English Vinglish: Mum’s the word
“English is a very funny language,” said Amitabh Bachchan many years ago, and many Indians agreed. In Hrishikesh Mukherjee’s comedy “Chupke Chupke”, a character makes fun of the English language, ridiculing its pronunciations and syntax; and when Kamal Hassan sang “come fast, come fast, don’t be slow”, no one blinked an eyelid at the bad grammar in the song.
In the India of 2012, English is no longer a language to be made fun of – fluency in English is an indicator of upward mobility, of having a chance at “making it” in this country. As of 2010, English was the second-most spoken language in India, behind Hindi, and the number of Indian English speakers was double the UK’s population.
Indeed, in today’s India, if you don’t know the language, you might find yourself to be the object of ridicule and it is this very insecurity that director Gauri Shinde picks on and explores in her debut feature “English Vinglish”.
Her protagonist is Shashi Godbole (Sridevi), a meek Maharashtrian housewife whose broken English is the source of much embarrassment for her pre-teen daughter and mirth for her executive husband (Adil Hussain).

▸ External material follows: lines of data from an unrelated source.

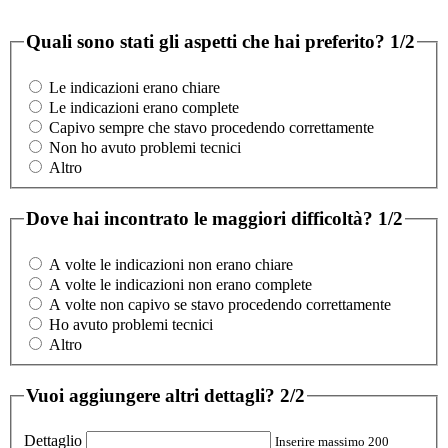
Quali sono stati gli aspetti che hai preferito?
1/2
Le indicazioni erano chiare
Le indicazioni erano complete
Capivo sempre che stavo procedendo correttamente
Non ho avuto problemi tecnici
Altro
Dove hai incontrato le maggiori difficoltà?
1/2
A volte le indicazioni non erano chiare
A volte le indicazioni non erano complete
A volte non capivo se stavo procedendo correttamente
Ho avuto problemi tecnici
Altro
Vuoi aggiungere altri dettagli?
2/2
Dettaglio
Inserire massimo 200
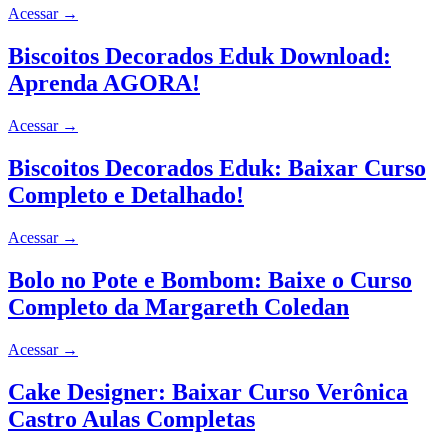
Acessar
→
Biscoitos Decorados Eduk Download:
Aprenda AGORA!
Acessar
→
Biscoitos Decorados Eduk: Baixar Curso
Completo e Detalhado!
Acessar
→
Bolo no Pote e Bombom: Baixe o Curso
Completo da Margareth Coledan
Acessar
→
Cake Designer: Baixar Curso Verônica
Castro Aulas Completas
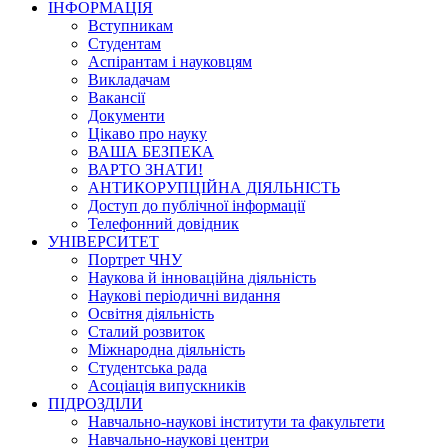
ІНФОРМАЦІЯ
Вступникам
Студентам
Аспірантам і науковцям
Викладачам
Вакансії
Документи
Цікаво про науку
ВАША БЕЗПЕКА
ВАРТО ЗНАТИ!
АНТИКОРУПЦІЙНА ДІЯЛЬНІСТЬ
Доступ до публічної інформації
Телефонний довідник
УНІВЕРСИТЕТ
Портрет ЧНУ
Наукова й інноваційна діяльність
Наукові періодичні видання
Освітня діяльність
Сталий розвиток
Міжнародна діяльність
Студентська рада
Асоціація випускників
ПІДРОЗДІЛИ
Навчально-наукові інститути та факультети
Навчально-наукові центри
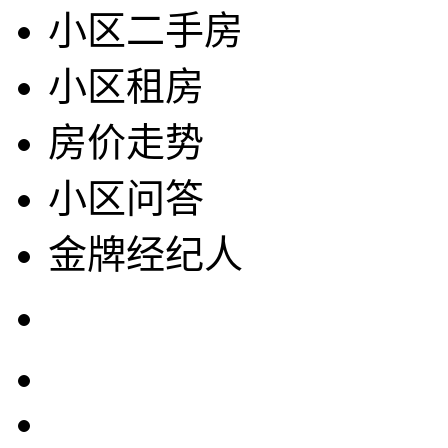
小区二手房
小区租房
房价走势
小区问答
金牌经纪人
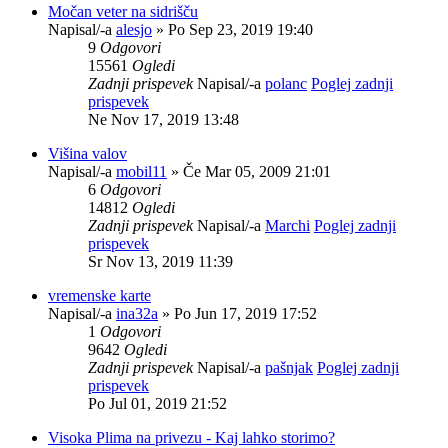
Močan veter na sidrišču
Napisal/-a
alesjo
» Po Sep 23, 2019 19:40
9
Odgovori
15561
Ogledi
Zadnji prispevek
Napisal/-a
polanc
Poglej zadnji
prispevek
Ne Nov 17, 2019 13:48
Višina valov
Napisal/-a
mobil11
» Če Mar 05, 2009 21:01
6
Odgovori
14812
Ogledi
Zadnji prispevek
Napisal/-a
Marchi
Poglej zadnji
prispevek
Sr Nov 13, 2019 11:39
vremenske karte
Napisal/-a
ina32a
» Po Jun 17, 2019 17:52
1
Odgovori
9642
Ogledi
Zadnji prispevek
Napisal/-a
pašnjak
Poglej zadnji
prispevek
Po Jul 01, 2019 21:52
Visoka Plima na privezu - Kaj lahko storimo?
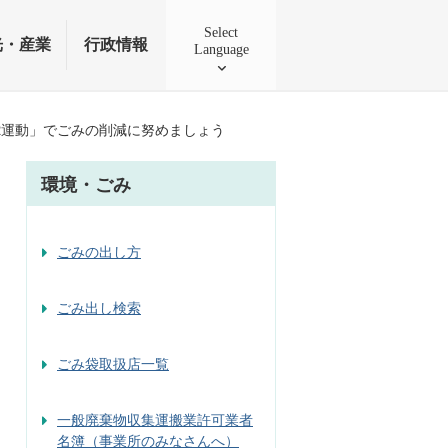
Select
光・産業
行政情報
Language
R運動」でごみの削減に努めましょう
環境・ごみ
ごみの出し方
ごみ出し検索
ごみ袋取扱店一覧
一般廃棄物収集運搬業許可業者
名簿（事業所のみなさんへ）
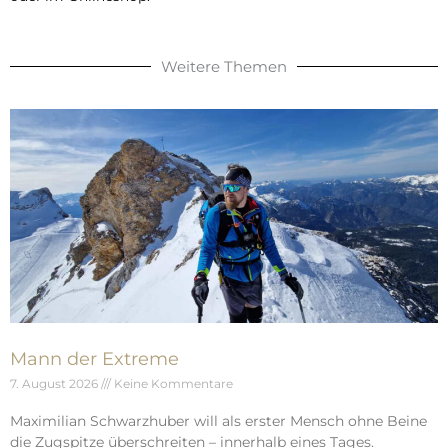
Weitere Themen
Mann der Extreme
7. August 2026
Keine Kommentare
Maximilian Schwarzhuber will als erster Mensch ohne Beine
die Zugspitze überschreiten – innerhalb eines Tages.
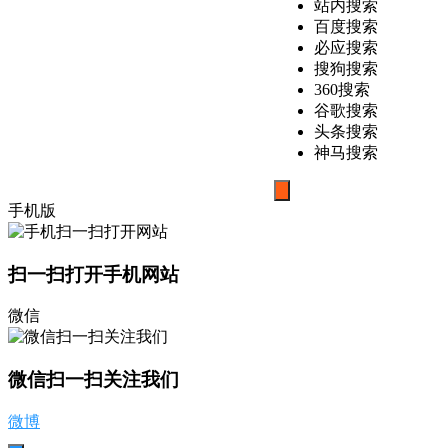
站内搜索
百度搜索
必应搜索
搜狗搜索
360搜索
谷歌搜索
头条搜索
神马搜索
搜
手机版
索
扫一扫打开手机网站
微信
微信扫一扫关注我们
微博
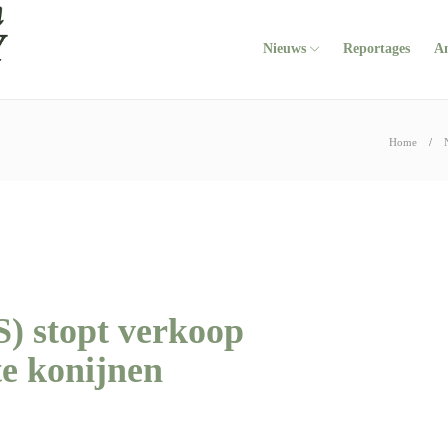
Nieuws
Reportages
A
Home
) stopt verkoop
te konijnen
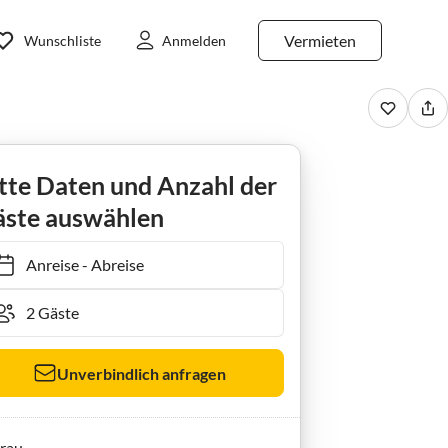
Vermieten
Wunschliste
Anmelden
tte Daten und Anzahl der
ste auswählen
Anreise
-
Abreise
Unverbindlich anfragen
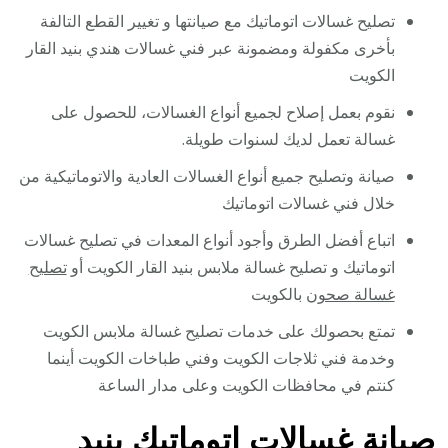
تصليح غسالات اتوماتيك مع صيانتها و تغيير القطع التالفة
بأخرى مكفولة ومضمونة عبر فني غسالات هندي بنيد القار
الكويت
نقوم بعمل إصلاح لجميع أنواع الغسالات، للحصول على
غسالة تعمل لديك لسنوات طويلة.
صيانة وتصليح جميع أنواع الغسالات العادية والاتوماتيكية من
خلال فني غسالات اتوماتيك
اتباع أفضل الطرق وأجود أنواع المعدات في تصليح غسالات
اتوماتيك و تصليح غسالة ملابس بنيد القار الكويت أو
تصليح
غسالة صحون
بالكويت
تمتع بحصولك على خدمات تصليح غسالة ملابس الكويت
وخدمة فني ثلاجات الكويت وفني طباخات الكويت أينما
كنتم في محافظات الكويت وعلى مدار الساعة
صيانة غسالات اتوماتيك بنيد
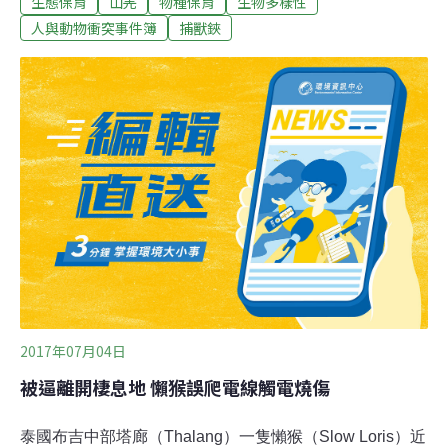
生態保育
山羌
物種保育
生物多樣性
復興區交界被俗稱「山豬吊」的鋼索繩捕獸陷阱所捕獲，
市民發現牠時已奄奄一息。學會批評，設下捕獸陷阱嚴重
人與動物衝突事件簿
捕獸鋏
傷害生態，過程更是相當殘忍。是次發現的「山豬吊」更
是無差別式的攻擊，經常有保育類動物像黑長尾雉、穿山
甲等因而受傷。獸醫師表示，鹿科動物被捕抓後很容易過
度緊張，這隻山羌被困住3天以上，腳踝因被套索長期勒
住，在用力掙脫的情況下脫臼，右眼球還摩擦地面而水腫
潰瘍，到院時已經呈現休克後期，沒多久就死亡。
2017年07月04日
被逼離開棲息地 懶猴誤爬電線觸電燒傷
泰國布吉中部塔廊（Thalang）一隻懶猴（Slow Loris）近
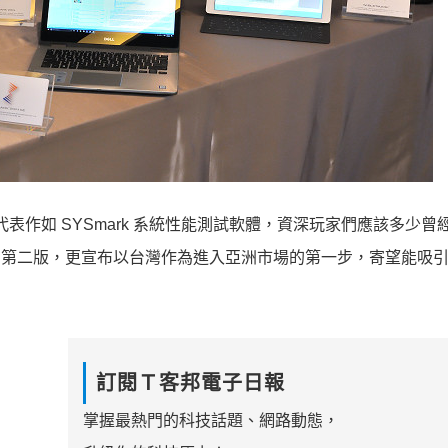
代表作如 SYSmark 系統性能測試軟體，資深玩家們應該多少曾
2014 SE 第二版，更宣布以台灣作為進入亞洲市場的第一步，寄望能
訂閱Ｔ客邦電子日報
掌握最熱門的科技話題、網路動態，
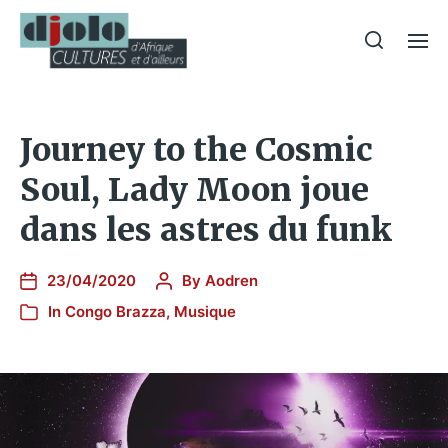
Journey to the Cosmic
Soul, Lady Moon joue
dans les astres du funk
23/04/2020
By
Aodren
In
Congo Brazza
,
Musique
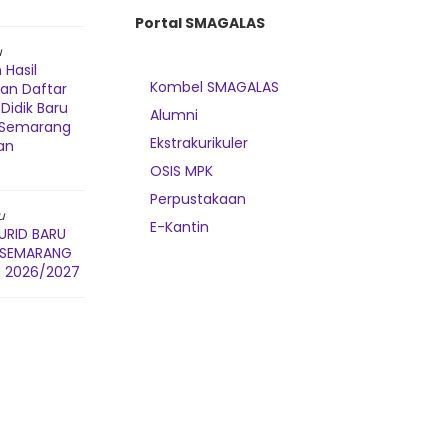
Portal SMAGALAS
u
Hasil
Kombel SMAGALAS
dan Daftar
Didik Baru
Alumni
3 Semarang
Ekstrakurikuler
an
OSIS MPK
Perpustakaan
u
E-Kantin
URID BARU
3 SEMARANG
 2026/2027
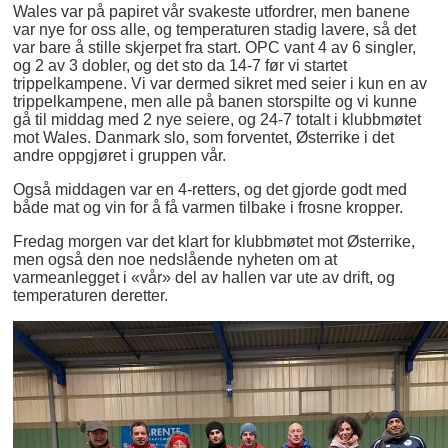
Wales var på papiret vår svakeste utfordrer, men banene
var nye for oss alle, og temperaturen stadig lavere, så det
var bare å stille skjerpet fra start. OPC vant 4 av 6 singler,
og 2 av 3 dobler, og det sto da 14-7 før vi startet
trippelkampene. Vi var dermed sikret med seier i kun en av
trippelkampene, men alle på banen storspilte og vi kunne
gå til middag med 2 nye seiere, og 24-7 totalt i klubbmøtet
mot Wales. Danmark slo, som forventet, Østerrike i det
andre oppgjøret i gruppen vår.
Også middagen var en 4-retters, og det gjorde godt med
både mat og vin for å få varmen tilbake i frosne kropper.
Fredag morgen var det klart for klubbmøtet mot Østerrike,
men også den noe nedslående nyheten om at
varmeanlegget i «vår» del av hallen var ute av drift, og
temperaturen deretter.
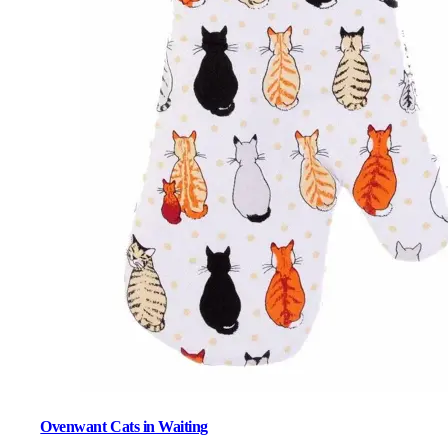
Ovenwant Cats in Waiting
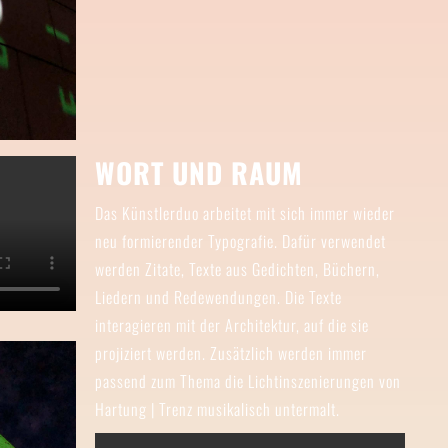
WORT UND RAUM
Das Künstlerduo arbeitet mit sich immer wieder
neu formierender Typografie. Dafür verwendet
werden Zitate, Texte aus Gedichten, Büchern,
Liedern und Redewendungen. Die Texte
interagieren mit der Architektur, auf die sie
projiziert werden. Zusätzlich werden immer
passend zum Thema die Lichtinszenierungen von
Hartung | Trenz musikalisch untermalt.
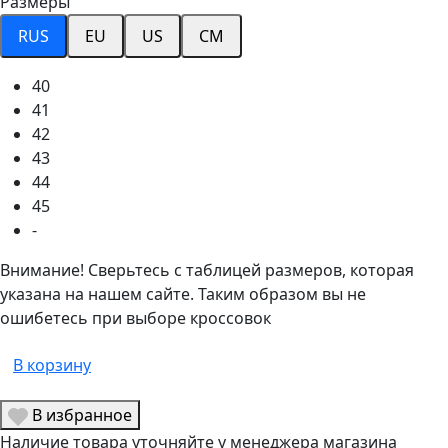
Размеры
RUS
EU
US
CM
40
41
42
43
44
45
-
Внимание! Сверьтесь с таблицей размеров, которая
указана на нашем сайте. Таким образом вы не
ошибетесь при выборе кроссовок
В корзину
В избранное
Наличие товара уточняйте у менеджера магазина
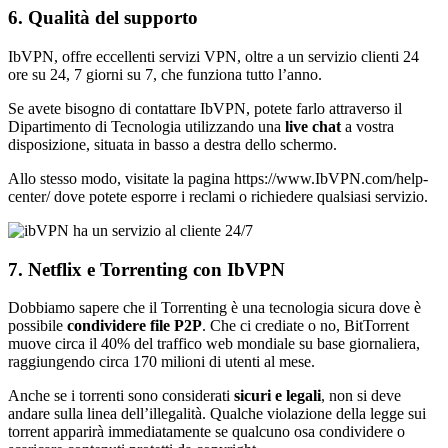
6. Qualità del supporto
IbVPN, offre eccellenti servizi VPN, oltre a un servizio clienti 24
ore su 24, 7 giorni su 7, che funziona tutto l’anno.
Se avete bisogno di contattare IbVPN, potete farlo attraverso il
Dipartimento di Tecnologia utilizzando una
live chat
a vostra
disposizione, situata in basso a destra dello schermo.
Allo stesso modo, visitate la pagina https://www.IbVPN.com/help-
center/ dove potete esporre i reclami o richiedere qualsiasi servizio.
7. Netflix e Torrenting con IbVPN
Dobbiamo sapere che il Torrenting è una tecnologia sicura dove è
possibile
condividere file P2P
. Che ci crediate o no, BitTorrent
muove circa il 40% del traffico web mondiale su base giornaliera,
raggiungendo circa 170 milioni di utenti al mese.
Anche se i torrenti sono considerati
sicuri e legali
, non si deve
andare sulla linea dell’illegalità. Qualche violazione della legge sui
torrent apparirà immediatamente se qualcuno osa condividere o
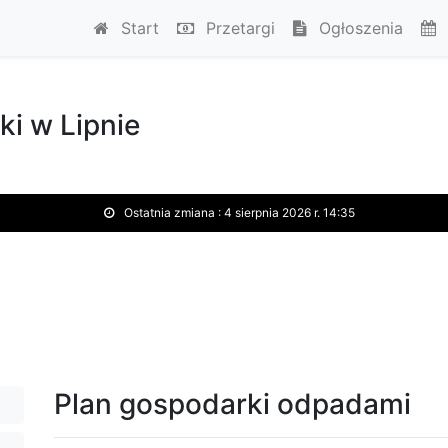
Start
Przetargi
Ogłoszenia
ki w Lipnie
Ostatnia zmiana :
4 sierpnia 2026 r. 14:35
Plan gospodarki odpadami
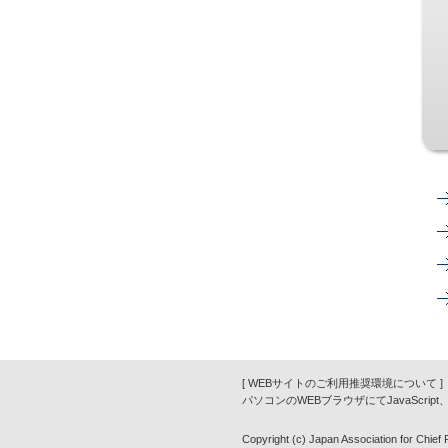
[ WEBサイトのご利用推奨環境について ]
パソコンのWEBブラウザにてJavaScrip
Copyright (c) Japan Association for Chief Fi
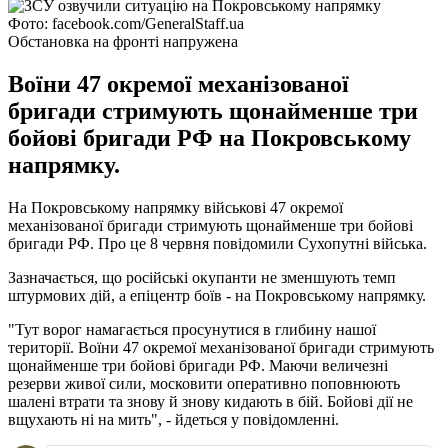
Фото: facebook.com/GeneralStaff.ua
Обстановка на фронті напружена
Воїни 47 окремої механізованої
бригади стримують щонайменше три
бойові бригади РФ на Покровському
напрямку.
На Покровському напрямку військові 47 окремої
механізованої бригади стримують щонайменше три бойові
бригади РФ. Про це 8 червня повідомили Сухопутні війська.
Зазначається, що російські окупанти не зменшують темп
штурмових дій, а епіцентр боїв - на Покровському напрямку.
"Тут ворог намагається просунутися в глибину нашої
території. Воїни 47 окремої механізованої бригади стримують
щонайменше три бойові бригади РФ. Маючи величезні
резерви живої сили, московити оперативно поповнюють
шалені втрати та знову й знову кидають в бій. Бойові дії не
вщухають ні на мить", - йдеться у повідомленні.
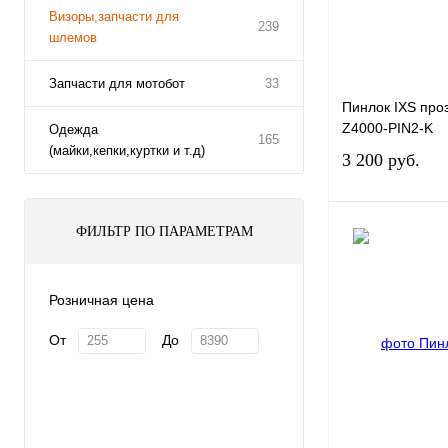
Визоры,запчасти для
239
шлемов
Запчасти для мотобот
33
Пинлок IXS про
Z4000-PIN2-K
Одежда
165
(майки,кепки,куртки и т.д)
3 200 руб.
ФИЛЬТР ПО ПАРАМЕТРАМ
Купить в 1 клик
Розничная цена
В избранное
От
До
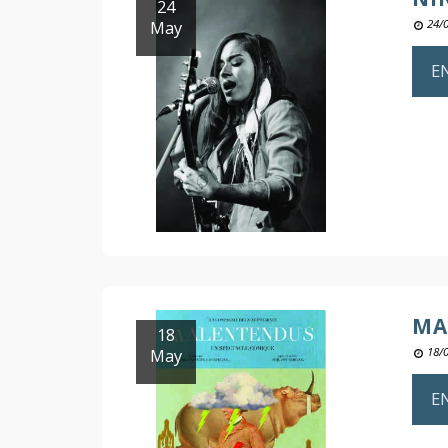
24
May
24/
E
MA
18
May
18/
E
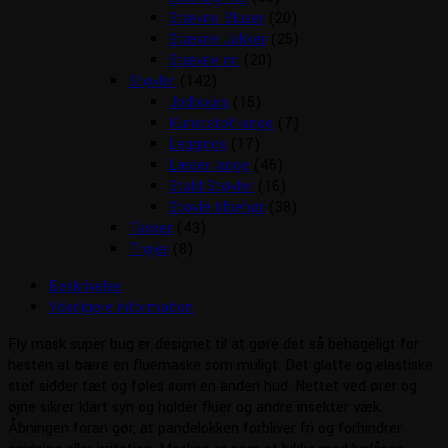
Stævne Bluser
(20)
Stævne Jakker
(25)
Stævne nr.
(20)
Støvler
(142)
Jodhpurs
(15)
Kunststof lange
(7)
Leggings
(17)
Læder lange
(46)
Stald Støvler
(16)
Støvle tilbehør
(38)
Tasker
(43)
Trøjer
(8)
Beskrivelse
Yderligere information
Fly mask super bug er designet til at gøre det så behageligt for
hesten at bære en fluemaske som muligt. Det glatte og elastiske
stof sidder tæt og føles som en anden hud. Nettet ved ører og
øjne sikrer klart syn og holder fluer og andre insekter væk.
Åbningen foran gør, at pandelokken forbliver fri og forhindrer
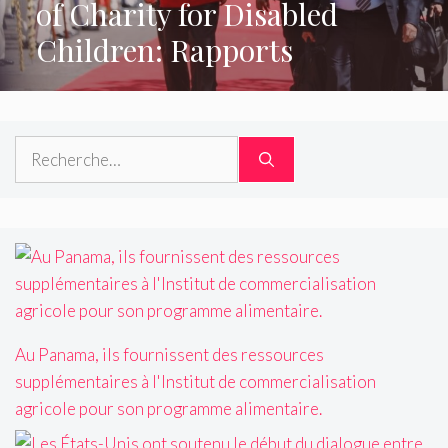
of Charity for Disabled
Children: Rapports
Rechercher :
Au Panama, ils fournissent des ressources
supplémentaires à l'Institut de commercialisation
agricole pour son programme alimentaire.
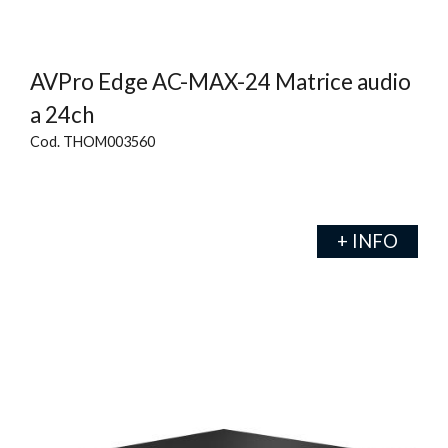
AVPro Edge AC-MAX-24 Matrice audio
a 24ch
Cod. THOM003560
+ INFO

A family wedding in the U.S. means Shashi has to travel alone to New York City and deal with the Big Apple on her own. When she realises she can’t even order a sandwich and coffee, she decides to take matters into her own hands and gets enrolled in an English Speaking class.
So far, Shinde tells her tale with much affection and humour, picking out charming moments in a typical Indian middle-class household. She etches her main protagonist skillfully, and we get a full sense of Shashi, her motives and her weaknesses.
The second half drags a bit and Shinde gives in to the temptation to make her world a little too simplistic – there is the familiar cast of stereotypes in the language class – a romantic track with a handsome French chef and some homilies spouted. But despite these flaws, the film never loses its inherent charm.
You will find yourself smiling at Shashi’s efforts to learn what “judgemental” means (does it mean mental?) and her first journey alone in the subway, mainly because Shinde makes the characters and settings real enough for you to relate them to your own life.
Don’t we all have that relative or parent who struggles with a fancy mobile phone, or has trouble conversing with your friends, because they haven’t been able to catch up with the pace with which this country is moving?
“English Vinglish” is also Sridevi’s film, out and out.
Back on screen after 15 years, she has lost none of her magic and is perfectly cast as Shashi. Watch out for her in the last scene – you will find it difficult to take your eyes off her.
If you are willing to forgive a few minor problems, “English Vinglish” is a definite must-watch, a film that will warm the cockles of your heart as you walk out of the theatre.